* Recorded data:
_ _ _
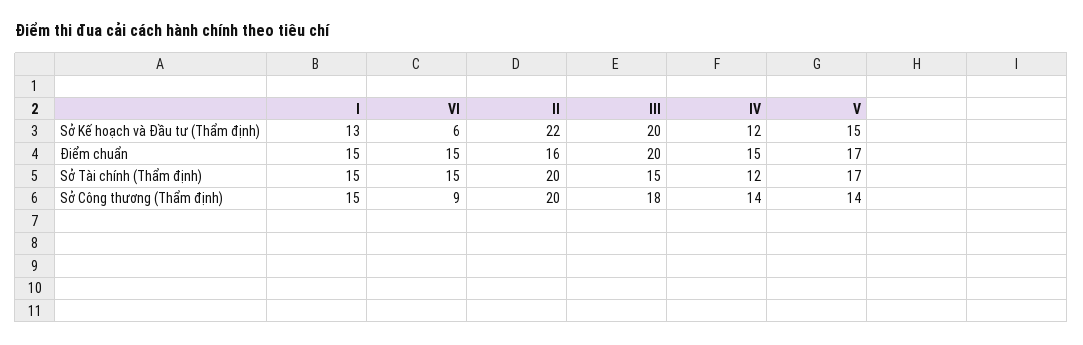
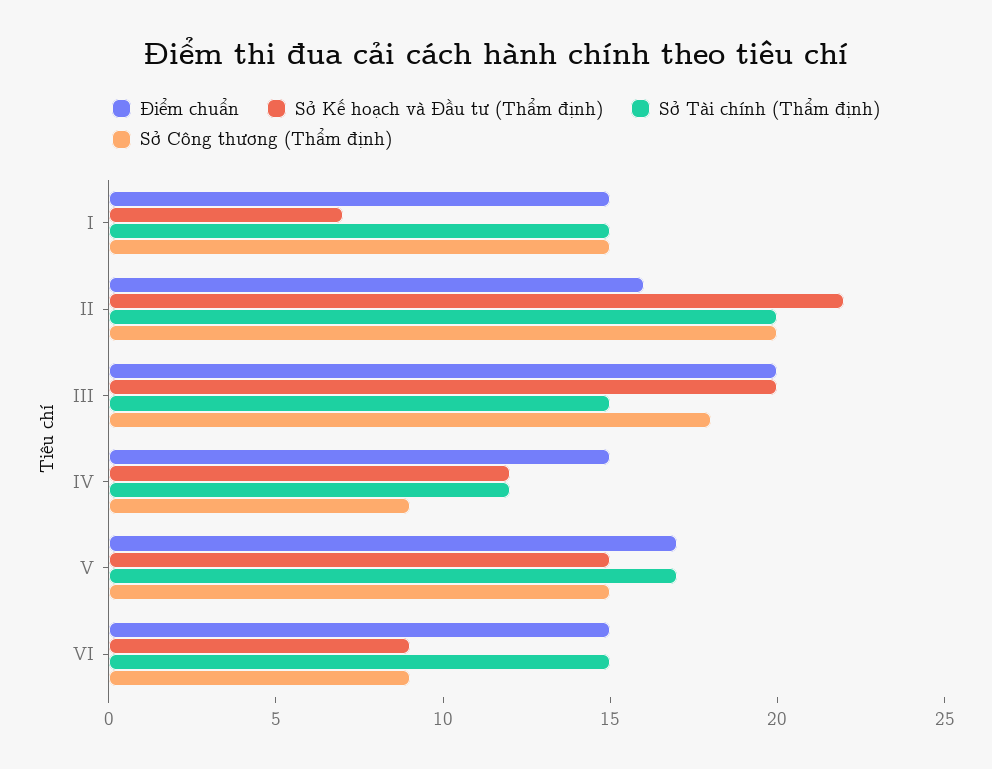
Sở Kế hoạch và Đầu tư (Thẩm định), I: 13 -> 7
Sở Kế hoạch và Đầu tư (Thẩm định), VI: 6 -> 9
Sở Công thương (Thẩm định), IV: 14 -> 9
Sở Công thương (Thẩm định), V: 14 -> 15

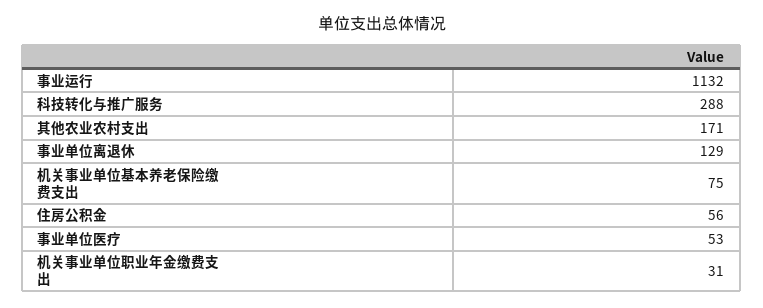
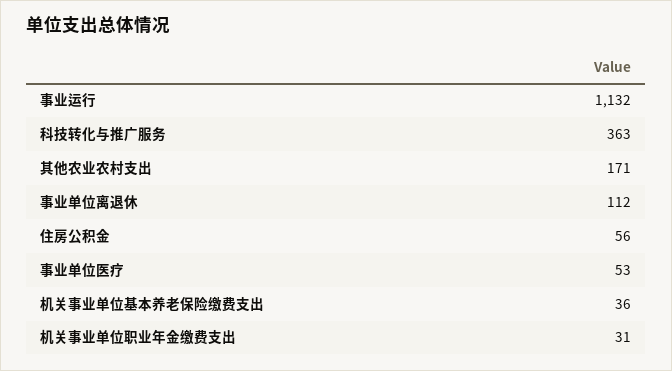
科技转化与推广服务: 288 -> 363
事业单位离退休: 129 -> 112
机关事业单位基本养老保险缴费支出: 75 -> 36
_ _ _
* Goal of the exercise: Among the lines of the data above, find those with the word "định" and show them.

* Response:
Sở Kế hoạch và Đầu tư (Thẩm định), I: 13 -> 7
Sở Kế hoạch và Đầu tư (Thẩm định), VI: 6 -> 9
Sở Công thương (Thẩm định), IV: 14 -> 9
Sở Công thương (Thẩm định), V: 14 -> 15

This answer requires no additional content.